Thoughtful school leader reflecting at her desk, highlighting burnout, leadership pressure, stress awareness and educator wellbeing in a school environment.

I used to believe that being good at my job meant always pushing harder.


Longer hours, taking work home, saying yes to everything, carrying more than I realistically could, it felt normal at the time. Everyone around me seemed to be doing the same thing, so I convinced myself I just needed to keep going too.


Until eventually, I couldn’t.


Burnout doesn’t always arrive dramatically. Sometimes it builds quietly in the background while you keep telling yourself you’re fine. You become so used to functioning under pressure that you stop noticing how exhausted you really are.


What struck me recently was a conversation with a SENCO who had spent weeks doing everything possible to support a child and their family. She had gone above and beyond, completed endless paperwork, met the deadlines, and genuinely cared about getting the right outcome. But despite all of that effort, the system still failed the family, and she ended up carrying the frustration from every direction, from the parents, the school, and herself.


The hardest part wasn’t even the workload. It was the feeling that none of the effort had been seen or recognised.


I think a lot of people relate to that, whether they work in education or not. There’s a particular kind of exhaustion that comes from constantly giving your energy to other people while slowly neglecting yourself in the process.


For years, I ignored the signs in myself. I thought rest was something you earned after everything else was finished.
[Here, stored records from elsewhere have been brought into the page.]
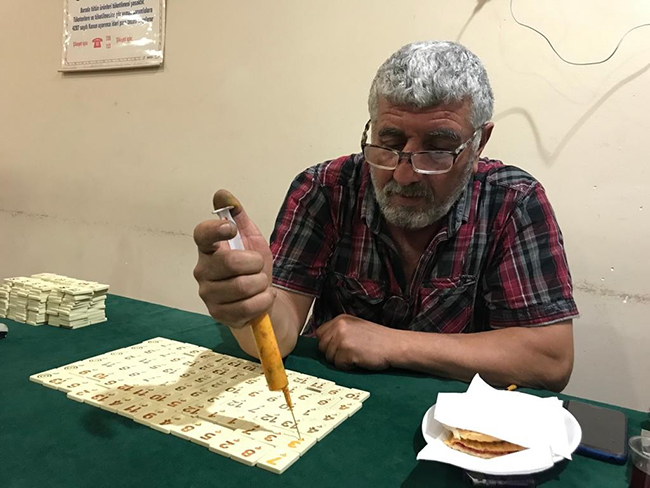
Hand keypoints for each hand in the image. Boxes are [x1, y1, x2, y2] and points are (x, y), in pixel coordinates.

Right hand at [193, 190, 274, 327]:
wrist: (263, 300)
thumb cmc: (253, 268)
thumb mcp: (251, 240)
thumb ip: (238, 216)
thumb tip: (222, 194)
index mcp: (209, 249)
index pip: (202, 235)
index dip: (216, 229)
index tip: (232, 229)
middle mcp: (203, 271)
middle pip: (229, 262)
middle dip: (255, 264)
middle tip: (259, 266)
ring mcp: (209, 295)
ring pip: (242, 286)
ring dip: (261, 284)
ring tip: (260, 284)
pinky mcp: (219, 315)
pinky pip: (248, 306)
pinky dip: (263, 300)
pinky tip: (262, 298)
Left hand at [315, 314, 398, 370]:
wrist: (395, 345)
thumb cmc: (378, 340)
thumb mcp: (355, 328)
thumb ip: (339, 331)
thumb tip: (323, 343)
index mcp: (340, 319)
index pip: (320, 334)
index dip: (328, 344)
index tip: (339, 347)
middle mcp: (339, 326)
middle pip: (322, 347)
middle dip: (333, 353)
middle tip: (350, 352)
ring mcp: (342, 338)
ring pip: (329, 357)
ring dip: (341, 360)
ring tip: (357, 355)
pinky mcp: (347, 351)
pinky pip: (338, 365)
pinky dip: (348, 366)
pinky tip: (359, 359)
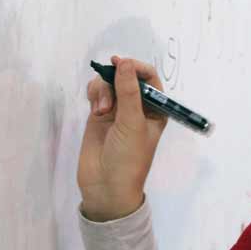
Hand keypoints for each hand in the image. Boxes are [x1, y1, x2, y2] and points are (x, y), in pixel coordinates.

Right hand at [77, 56, 167, 220]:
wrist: (106, 186)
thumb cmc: (129, 157)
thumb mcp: (133, 123)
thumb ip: (129, 92)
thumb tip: (125, 63)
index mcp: (156, 109)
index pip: (149, 78)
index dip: (137, 68)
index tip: (121, 64)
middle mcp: (138, 107)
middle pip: (126, 77)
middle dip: (116, 80)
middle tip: (108, 94)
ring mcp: (118, 110)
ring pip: (109, 83)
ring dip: (103, 90)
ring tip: (101, 111)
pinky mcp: (99, 115)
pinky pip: (97, 92)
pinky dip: (94, 94)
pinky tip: (95, 109)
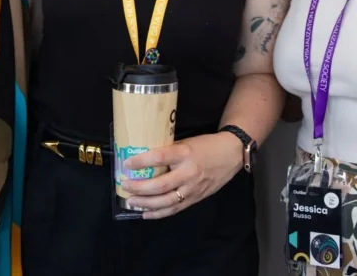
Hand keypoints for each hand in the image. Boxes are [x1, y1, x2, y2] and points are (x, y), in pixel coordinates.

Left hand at [121, 132, 243, 219]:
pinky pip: (175, 209)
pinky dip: (158, 213)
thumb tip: (145, 159)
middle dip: (139, 187)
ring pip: (166, 201)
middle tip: (125, 184)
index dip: (140, 162)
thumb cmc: (206, 145)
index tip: (126, 163)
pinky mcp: (196, 198)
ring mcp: (193, 188)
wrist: (231, 154)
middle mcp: (188, 172)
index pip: (159, 158)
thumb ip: (170, 152)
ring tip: (131, 200)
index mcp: (185, 154)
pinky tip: (145, 213)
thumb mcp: (186, 142)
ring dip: (145, 203)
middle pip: (160, 185)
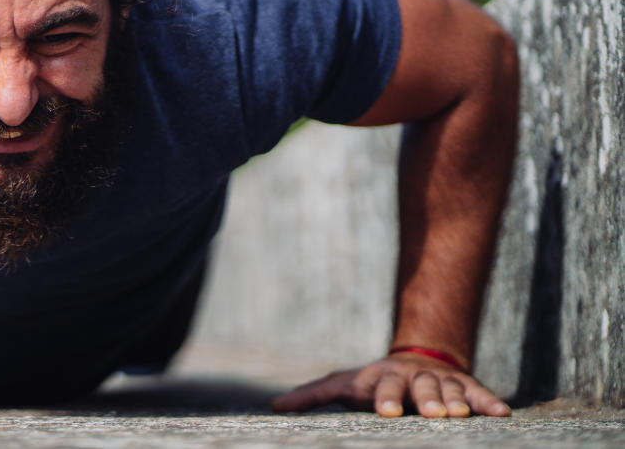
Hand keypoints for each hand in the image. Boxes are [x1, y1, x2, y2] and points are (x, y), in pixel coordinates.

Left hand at [271, 352, 511, 417]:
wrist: (413, 359)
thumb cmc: (372, 382)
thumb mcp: (343, 385)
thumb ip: (312, 395)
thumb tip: (273, 408)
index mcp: (382, 378)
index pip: (382, 388)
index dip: (384, 399)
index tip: (385, 413)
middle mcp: (412, 377)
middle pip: (419, 386)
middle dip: (426, 399)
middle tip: (433, 414)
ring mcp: (440, 381)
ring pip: (450, 389)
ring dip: (457, 401)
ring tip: (462, 415)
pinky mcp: (465, 386)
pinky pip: (479, 393)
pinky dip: (489, 402)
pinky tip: (502, 414)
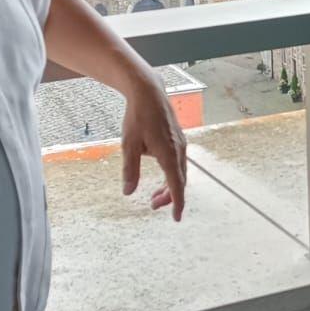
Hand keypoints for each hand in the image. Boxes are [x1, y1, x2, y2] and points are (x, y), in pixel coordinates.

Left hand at [121, 71, 187, 219]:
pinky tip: (159, 171)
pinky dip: (171, 173)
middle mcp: (179, 150)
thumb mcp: (129, 145)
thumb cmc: (137, 117)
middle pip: (179, 181)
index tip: (176, 218)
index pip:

The reality is that “everything else” is never finished. There will always be another email, another problem to solve, another expectation waiting for you tomorrow.


What I’ve had to learn, and honestly, I’m still learning, is that looking after yourself is not separate from doing your job well. It’s part of it.


When we’re exhausted, overwhelmed, and running on empty, we don’t think clearly, we lose patience more easily, and even simple things begin to feel heavier than they should. Yet so many of us still feel guilty for slowing down or setting boundaries.


The irony is that the research consistently shows the opposite: people who take care of themselves properly are more productive, more creative, and more resilient over time.


That doesn’t mean completely changing your life overnight. Sometimes it’s smaller than that. Going for a walk instead of opening the laptop again in the evening. Calling someone when you would normally isolate yourself. Getting proper sleep. Saying no without overexplaining.


Small habits sound insignificant until you realise how much they shape the way you experience your life.


One statistic that stayed with me was that nearly 55% of educators are considering leaving the profession earlier than planned because of stress and burnout. That says a lot about the pressure people are carrying quietly every day.


I don’t think resilience means pretending everything is manageable all the time. Sometimes resilience is recognising when something needs to change before your body or mind forces the decision for you.And maybe the most important reminder is this: you don’t have to carry everything alone.


The moments where I’ve struggled most have usually been the moments where I withdrew from people and tried to handle everything myself. 


What matters? Support systems matter. Honest conversations matter. Letting people walk through difficult seasons with you matters.


None of us are invincible, no matter how much we try to act like we are.